WORK INSTRUCTION A |
From the post about graduating from McGill, list each item of academic regalia that the text says an MA graduate at McGill receives.
WORK INSTRUCTION B |
Pick up the post about graduating from McGill after its final sentence and keep writing it.

When I got the actual paper with my degree printed on it, I discovered that it was all written in Latin. According to the paper, I have a “Magistrum Artium” now. I’m going to take a picture of my degree and get my little sister (whose Latin is much better than mine) to read it at Christmas break.

At McGill by tradition, undergrads are tapped on the head by an academic cap as they graduate. Grad students used to have their hands shaken by the Chancellor, however in the wake of the Swine Flu scare, hand-shaking fell out of fashion. (Not based on any evidence, mind you—Swine Flu is not transmitted by hand-to-hand contact.) Hence, the Chancellor hits graduate students with a tube as they pass him on the stage.

That was the weirdest thing. It was like a knighting (“I dub thee “Magistrum Artium”) except it would have been a whole lot awesomer if they had tapped me on the shoulder with the sword of Gryffindor or something. Actually, I’d settle for the sword of James McGill.

Academic regalia

Hood and robe for MA at McGill
Hood and robe for MA at McGill

What’s also fun (but expensive) is the academic regalia. This time, they let me keep the hat, at least!

I can wear it whenever I want to look smart and make people pay attention to my ideas.

Every programme/faculty/level of achievement has a different robe/hood/hat that they wear to graduate. For a MA at McGill, you get a black robe with funny sleeves that you can’t actually put your arms through, a mortar board and a baby blue hood that goes around the neck. In the attached photo, I’m trying to show what the hood looks like a bit. That’s the interesting part.

Not only do the students all wear different things, but because each professor wears the academic regalia of the school where she earned her PhD (not the school she works at), many professors will have different robes/hoods/hats. Some are boring, some are very eye-catching. The profs who did their PhD at McGill all have funny black McGill hats.

Framing my degree

I looked at the prices of the fancy “McGill” frames that were for sale just outside the theatre and asked them how much they cost. They said they were $200 apiece.

When I stopped laughing, I realised that they were serious and moved on.

Part of me wants to go out and find a “Dora the Explorer” frame for my degree. Something really tacky to keep it in, at least while I’m looking for a frame that won’t require another student loan for me to buy. The only problem with that is that if I do that as a joke while I’m looking for the “real frame,” it might become the “real frame.”

The McGill principal’s report

Hey everyone: Check out the McGill principal’s report. Why? Because McGill really loves the photo I took of the statue of James McGill. Note the “additional photo credits” on the page I linked to, and on the inside of the cover of the PDF version of the report.

For those of you keeping score at home, this is now twice that a publication by McGill has used my photo of the statue of McGill. :)

A scary email to receive less than a week before the thesis submission deadline

I bet you thought I was done posting about my thesis. Last Friday (6 days ago), I received this email after I had the pleasure of submitting my thesis electronically.

[Your supervisor] approved your e-thesis on September 23, 2011 at 11:51.

If your thesis has been accepted by all your supervisor(s), it has been sent to GPSO for processing.

If your thesis has been rejected, please make the changes requested by your supervisor(s) to your original document*, and create a new pdf, delete the file on the server, and upload the new file.

ENTRIES PROVIDED |

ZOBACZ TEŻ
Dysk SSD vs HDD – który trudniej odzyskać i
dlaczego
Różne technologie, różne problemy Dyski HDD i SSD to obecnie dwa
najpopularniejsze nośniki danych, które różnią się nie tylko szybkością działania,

--

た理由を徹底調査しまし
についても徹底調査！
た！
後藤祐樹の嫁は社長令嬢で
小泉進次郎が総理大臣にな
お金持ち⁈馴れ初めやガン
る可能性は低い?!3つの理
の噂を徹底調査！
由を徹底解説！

ANSWER A |
- A black robe with funny sleeves that you can't actually put your arms through
- A mortar board
- A baby blue hood that goes around the neck

ANSWER B |
You can track the progress of your thesis on Minerva.

Hooray! It was good news to receive this email, and I tweeted about it immediately, of course.

Then, this morning, I received the following email.

Dear Benjamin, … We [at the philosophy department] have been told that you haven’t submitted your thesis electronically, and this is one of the graduation conditions. Can you do this immediately? The conditions have to be met by Tuesday, 4 October. Best wishes.

October 4th is on Tuesday (5 days from now). I’m pretty sure that my thesis has been submitted electronically. Here is my evidence:

  • Minerva lists my thesis as being uploaded and approved
  • I received the aforementioned email from the e-thesis computer

So I really don’t know what this fuss from the philosophy department is all about, but now I’m nervous that something’s messed up.

E-thesis final submission

This week, my goal was to make final submission of my thesis. All the actual work on the document was finished. I just needed to figure out how to hand it in. As per instructions on the GPS website, my thesis has to be submitted in PDF/A format.

For those of you who are unaware, a PDF/A is not the same thing as a PDF. What’s the difference? It’s more expensive of course.

The thesis has to be converted to PDF/A using special software to ensure that it can still be opened in the future. So, in order to submit my thesis, Graduate and Postdoctoral Studies recommends that I buy Adobe Acrobat Pro, at a cost of $101.38 with tax—and that’s the reduced student price.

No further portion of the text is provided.